Your primary deliverables are Theorem 1 validation, the Procrustes cross-model transfer implementation, and ablation analysis.

Start here:

  • logomesh/kv_mcts.pyFP32Accumulator implements Theorem 1 (Exact Reversibility). The formal claim: with FP32 accumulation, ‖K_n − K_0‖_∞ ≤ ε_bf16 · ‖A_final‖_∞ independent of n. Without it: bound grows as n · ε_bf16 · max_i ‖δ_i‖_∞.
  • logomesh/orthogonal_escape.pyNullSpaceProjector (Eq. 12 OEI), OEICalculator, TDSCalculator
  • logomesh/ablation.pyAblationConfig for experiment toggles
  • logomesh/procrustes.py — your Phase 3 implementation target (does not exist yet, see LOG-38)

Experiment 5 specifics (from paper §5): Transfer targets are both 7B and 20B (gpt-oss-20b), not just 7B. Measure (a) attack success rate degradation across scales and (b) telemetry signature preservation. Key reference: Oozeer et al. (2025), arXiv:2503.04429.

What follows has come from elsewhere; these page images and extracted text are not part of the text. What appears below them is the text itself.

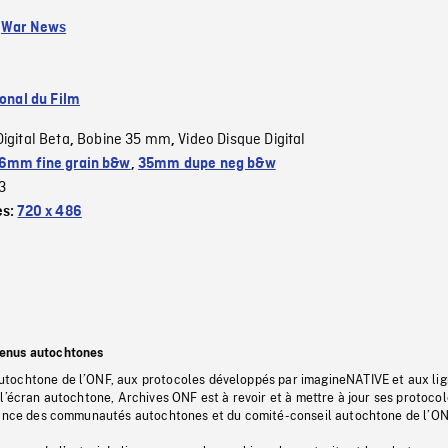
:
War News
ional du Film
Digital Beta
Bobine 35 mm
Video Disque Digital
,
,
6mm fine grain b&w
,
35mm dupe neg b&w
3
es:
720 x 486
tenus autochtones
tochtone de l’ONF, aux protocoles développés par imagineNATIVE et aux li
l’écran autochtone, Archives ONF est à revoir et à mettre à jour ses protoco
stance des communautés autochtones et du comité-conseil autochtone de l’ON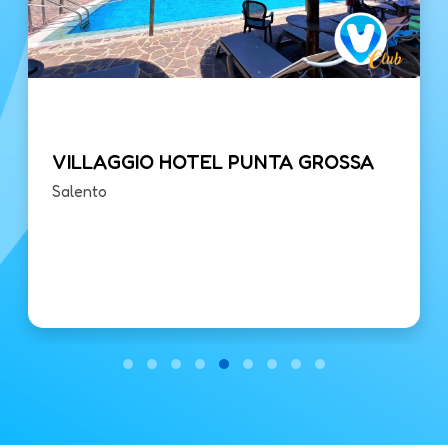
VILLAGGIO HOTEL PUNTA GROSSA
Salento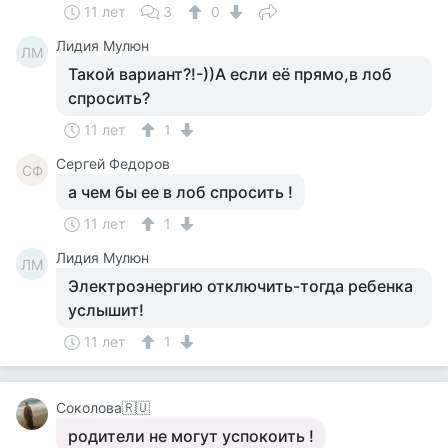
11 лет
3
0
Лидия Мулюн
ЛМ
Такой вариант?!-))А если её прямо,в лоб
спросить?
11 лет
1
Сергей Федоров
СФ
а чем бы ее в лоб спросить !
11 лет
1
Лидия Мулюн
ЛМ
Электроэнергию отключить-тогда ребенка
услышит!
11 лет
1
Соколова🇷🇺
родители не могут успокоить !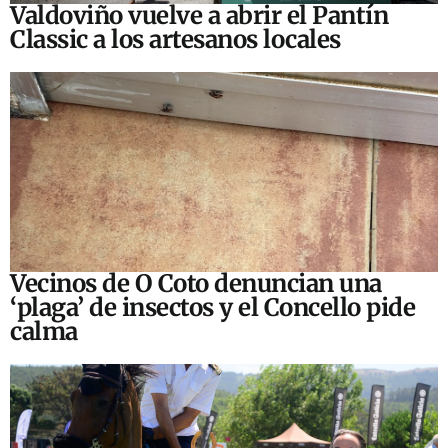
Valdoviño vuelve a abrir el Pantín
Classic a los artesanos locales
Vecinos de O Coto denuncian una
‘plaga’ de insectos y el Concello pide
calma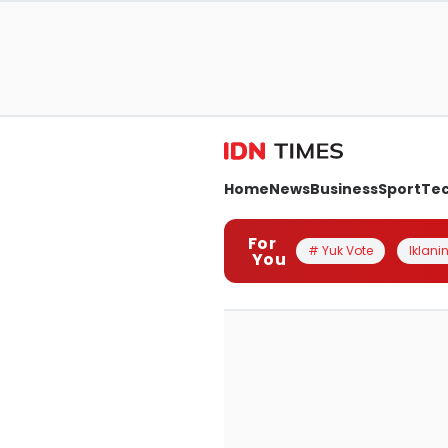
Home
News
Business
Sport
Te
For
# Yuk Vote
Iklanin
You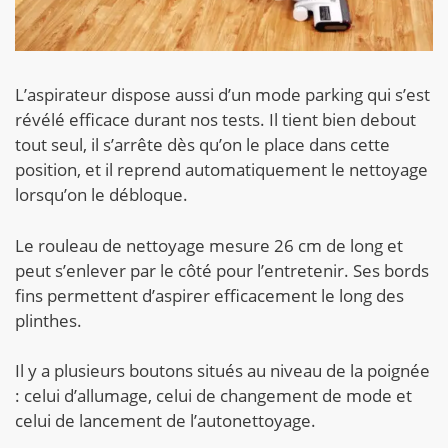
L’aspirateur dispose aussi d’un mode parking qui s’est
révélé efficace durant nos tests. Il tient bien debout
tout seul, il s’arrête dès qu’on le place dans cette
position, et il reprend automatiquement le nettoyage
lorsqu’on le débloque.
Le rouleau de nettoyage mesure 26 cm de long et
peut s’enlever par le côté pour l’entretenir. Ses bords
fins permettent d’aspirer efficacement le long des
plinthes.
Il y a plusieurs boutons situés au niveau de la poignée
: celui d’allumage, celui de changement de mode et
celui de lancement de l’autonettoyage.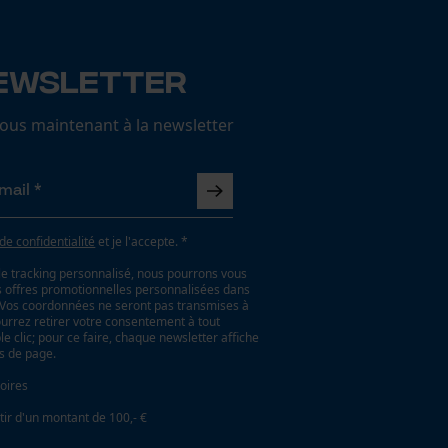
ewsletter
us maintenant à la newsletter
 de confidentialité
et je l'accepte. *
le tracking personnalisé, nous pourrons vous
es offres promotionnelles personnalisées dans
. Vos coordonnées ne seront pas transmises à
ourrez retirer votre consentement à tout
 clic; pour ce faire, chaque newsletter affiche
as de page.
oires
tir d'un montant de 100,- €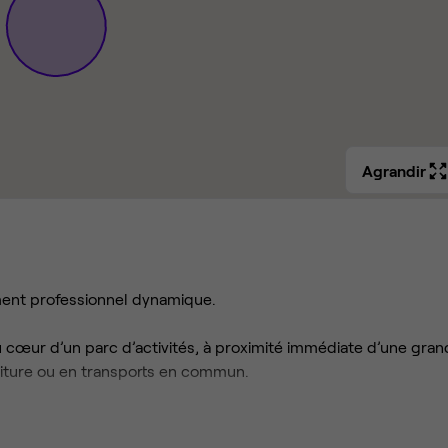
Agrandir
ent professionnel dynamique.
u cœur d’un parc d’activités, à proximité immédiate d’une gra
iture ou en transports en commun.
onçu dans une démarche respectueuse de l’environnement grâc
e.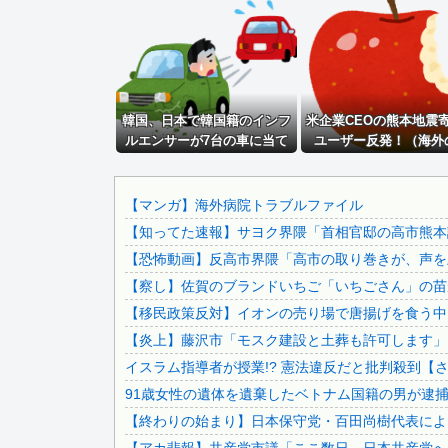
【画像】 福岡、こんなのが普通に走ってるｗｗｗｗｗｗｗｗ.
韓国人「日本ではビールジョッキをほとんど洗わずに、次の客.
（ ´_ゝ`）中道幹事長、食料品消費税2年間1%の閣議決...
高市政権「減税します」→財源「これから考えます」
韓国、日本で韓国籍のインフ
イオン爆発事故、原因はLPG漏れか…経産省が全国一斉点検
米企業CEOの熊本地震
ルエンサーが7台の車に当て
ユーザー反発！（海外
株式投資、若年男性の自信喪失の原因に-6割超が「人生の敗..
逃げして逮捕されたのに「ま
応）
「ジャニーさんとつかこうへい氏は同じ」少年隊・錦織一清が.
た日本は嫌韓しようとしてい
る」と決めつけて責任転嫁
織田信長、豊臣秀吉、徳川家康の中で大失敗しても謝ったら許.
【マンガ】海外病院トラブルファイル
【知ってた速報】サヨク界隈「首相官邸の高市熊本訪
【画像】仙台育英のマネージャーwwwwwwwwwwwww...
【恐怖動画】反高市界隈「高市の取り巻きが、声を上
【悲報】「新幹線自由席おじさん」気持ち悪がられてしまう
【察し】佐賀のブランドいちご「いちごさん」の苗が
【速報】共同通信に天罰、不正アクセスが発覚「職員・加盟社.
【移民政策反対】イオンの売り場で唐揚げを食う中
【動画】美人ボートレーサーさん(24)、ガチで美人www...
【炎上】藤沢市「モスク建設と土葬も許可します」
【ＧＪ】 クラスに迷惑な池沼がいた。リーダー格のＡ「なん.
イスラム指導者が授業!? 憲法違反だと批判殺到【
【画像】 日産が社運をかけて発売するSUVｗｗｗｗｗｗｗ
91歳女性の遺体を遺棄したベトナム国籍の男が逮捕さ
義兄嫁が自宅をサロンにして姪を毎日ウトメへ預ける生活に。.
【終わりの始まり】日本保守党・百田尚樹代表による
兄嫁「正月に帰るから、ゲームと、いいお肉と酒と、お風呂グ.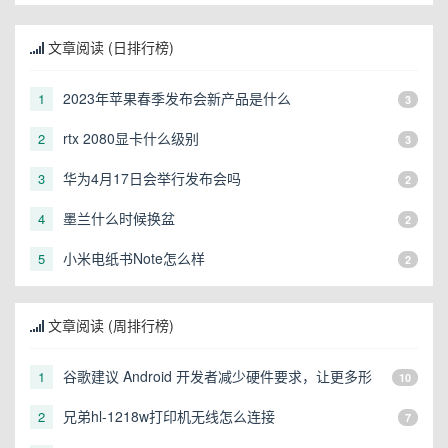
文章阅读 (日排行榜)
2023年苹果春季发布会新产品是什么
1
3
rtx 2080显卡什么级别
2
3
华为4月17日会举行发布会吗
3
2
墨兰什么时候换盆
4
2
小米电纸书Note怎么样
5
2
文章阅读 (周排行榜)
谷歌建议 Android 开发者减少硬件要求，让更多形
1
10
态的设备可以运行
兄弟hl-1218w打印机无线怎么连接
2
7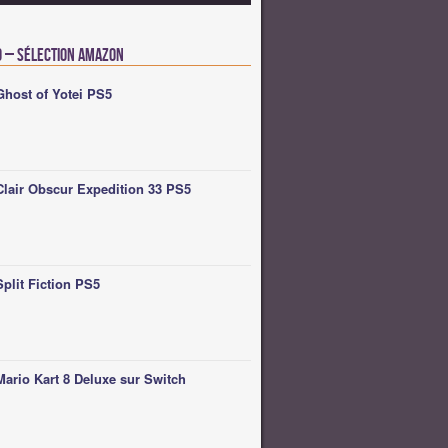
o – Sélection Amazon
Ghost of Yotei PS5
Clair Obscur Expedition 33 PS5
Split Fiction PS5
Mario Kart 8 Deluxe sur Switch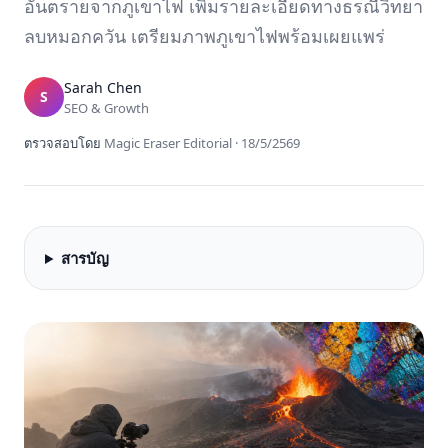
อันตรายจากภูเขาไฟ เพิ่มรายละเอียดทางธรณีวิทยา
ลบหมอกควัน เตรียมภาพภูเขาไฟพร้อมเผยแพร่
Sarah Chen
S
SEO & Growth
ตรวจสอบโดย
Magic Eraser Editorial
·
18/5/2569
สารบัญ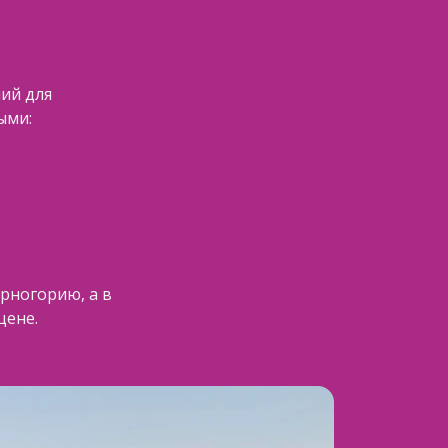
ий для
ыми:
рногорию, а в
цене.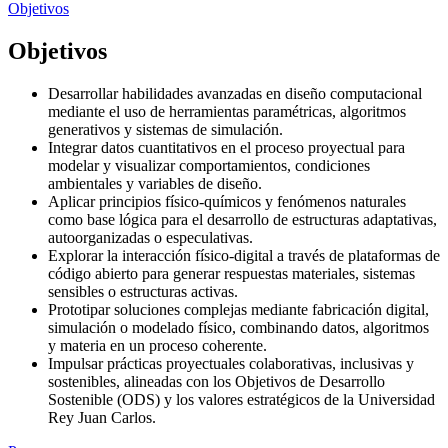
Objetivos
Objetivos
Desarrollar habilidades avanzadas en diseño computacional
mediante el uso de herramientas paramétricas, algoritmos
generativos y sistemas de simulación.
Integrar datos cuantitativos en el proceso proyectual para
modelar y visualizar comportamientos, condiciones
ambientales y variables de diseño.
Aplicar principios físico-químicos y fenómenos naturales
como base lógica para el desarrollo de estructuras adaptativas,
autoorganizadas o especulativas.
Explorar la interacción físico-digital a través de plataformas de
código abierto para generar respuestas materiales, sistemas
sensibles o estructuras activas.
Prototipar soluciones complejas mediante fabricación digital,
simulación o modelado físico, combinando datos, algoritmos
y materia en un proceso coherente.
Impulsar prácticas proyectuales colaborativas, inclusivas y
sostenibles, alineadas con los Objetivos de Desarrollo
Sostenible (ODS) y los valores estratégicos de la Universidad
Rey Juan Carlos.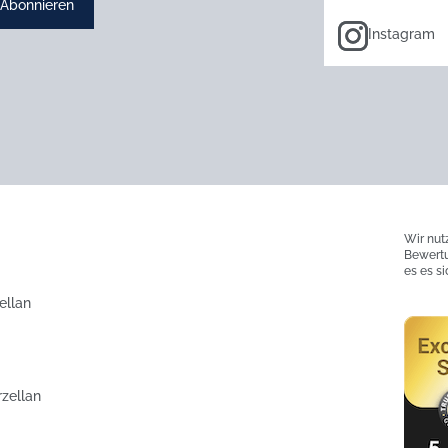
Abonnieren
Instagram
Wir nut
Bewertu
es es s
ellan
rzellan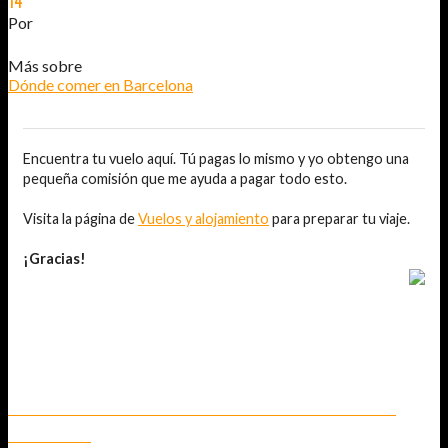
14
JUN
2014
Por
JOSÉ DAVID JURADO (@AITOR_VCA)
Más sobre
Dónde comer en Barcelona
Encuentra tu vuelo aquí. Tú pagas lo mismo y yo obtengo una
pequeña comisión que me ayuda a pagar todo esto.
Visita la página de
Vuelos y alojamiento
para preparar tu viaje.
¡Gracias!
TAMBIÉN TE PUEDE INTERESAR...
BRUNCH EN EL RESTAURANTE AROLA DEL HOTEL ARTS –
BARCELONA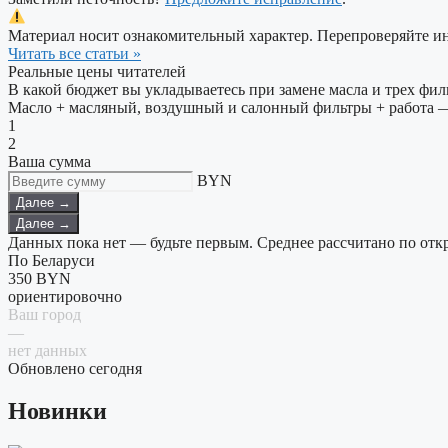
Материал носит ознакомительный характер. Перепроверяйте 
Читать все статьи »
Реальные цены читателей
В какой бюджет вы укладываетесь при замене масла и трех фил
Масло + масляный, воздушный и салонный фильтры + работа —
1
2
Ваша сумма
BYN
Далее →
Далее →
Данных пока нет — будьте первым. Среднее рассчитано по от
По Беларуси
350
BYN
ориентировочно
Ваш город
—
нет данных
Обновлено сегодня
Новинки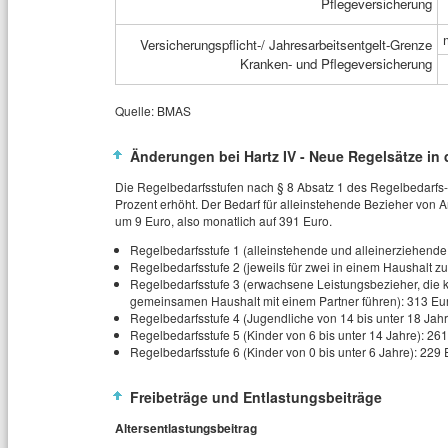
Pflegeversicherung
Versicherungspflicht-/ Jahresarbeitsentgelt-Grenze
Kranken- und Pflegeversicherung
Quelle: BMAS
Änderungen bei Hartz IV - Neue Regelsätze in
Die Regelbedarfsstufen nach § 8 Absatz 1 des Regelbedarfs
Prozent erhöht. Der Bedarf für alleinstehende Bezieher von Ar
um 9 Euro, also monatlich auf 391 Euro.
Regelbedarfsstufe 1 (alleinstehende und alleinerziehende
Regelbedarfsstufe 2 (jeweils für zwei in einem Haushalt
Regelbedarfsstufe 3 (erwachsene Leistungsbezieher, die
gemeinsamen Haushalt mit einem Partner führen): 313 Eu
Regelbedarfsstufe 4 (Jugendliche von 14 bis unter 18 Jah
Regelbedarfsstufe 5 (Kinder von 6 bis unter 14 Jahre): 26
Regelbedarfsstufe 6 (Kinder von 0 bis unter 6 Jahre): 229
Freibeträge und Entlastungsbeiträge
Altersentlastungsbeitrag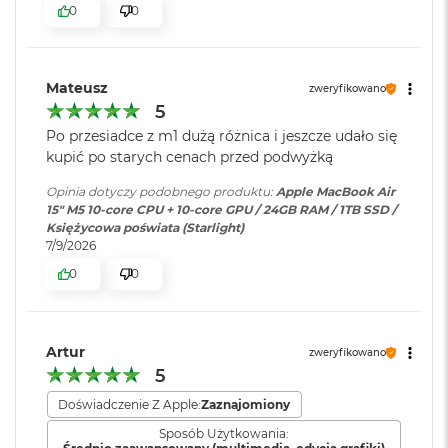
ś
0
0
cal
c
i
Szybkie ładowanie
:
Możliwość szybkiego ładowania
Jasność 500 nitów
d
zasilaczem USB-C o mocy 70W
y
Mateusz
zweryfikowano
Kolory
s
5
k
Możliwość wyświetlania miliarda kolorów
u
Ładowanie i
Dwa porty Thunderbolt 4
Po przesiadce z m1 dużą różnica i jeszcze udało się
rozbudowa
:
(USB‑C) obsługujące:
kupić po starych cenach przed podwyżką
Szeroka gama kolorów (P3)
M
Ładowanie,
DisplayPort
,
a
Opinia dotyczy podobnego produktu:
Apple MacBook Air
Thunderbolt 4 (do 40 Gb/s),
Technologia True Tone
c
15" M5 10‑core CPU + 10‑core GPU / 24GB RAM / 1TB SSD /
USB 4 (do 40 Gb/s)
B
Księżycowa poświata (Starlight)
o
7/9/2026
o
0
0
k
Klawiatura
NIE
A
numeryczna
:
Chip
i
r
2
Artur
zweryfikowano
Apple M5
Podświetlana
TAK
5
5
klawiatura
:
6
Apple M5 (10-rdzeniowy procesor CPU + 10-rdzeniowy procesor
G
Doświadczenie Z Apple:
Zaznajomiony
GPU + 16-rdzeniowy system Neural Engine)
B
Sposób Użytkowania:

Formal methods note on ρ_R: The paper defines ρ_R^(l)(t) = w_hon^(l)⊤ h_t^(l) as a raw dot product (Eq. 4). The current Phase 2 implementation clips to [0,1] — this is a known approximation to revisit in Phase 3 probe retraining.

Relevant issues in Linear: LOG-38 (procrustes.py), LOG-37 (Experiment 5)

Josh — Team Lead / Data Scientist

Entry points for Phase 3:

  • scripts/run_kv_mcts.py — Phase 2 runner; Phase 3 gate starts here
  • scripts/measure_lipschitz_drift.py — Theorem 1 empirical validation
  • docs/CLAUDE_CONTEXT_BRIEF.md — canonical handoff index for assistant sessions

What to Ignore

  • Claude-Chat-1.md / Claude-Chat-2.md — historical planning transcripts, not active docs
  • docs/reviews/ — audit and gap-analysis docs; read-only reference, not updated by contributors
  • assets/ — static files for the paper/README

Questions and Coordination

Use the Linear project for task tracking and issue assignment. For architecture questions, read CLAUDE.md first — it has the paper equations, module descriptions, and hard rules that govern all implementation decisions.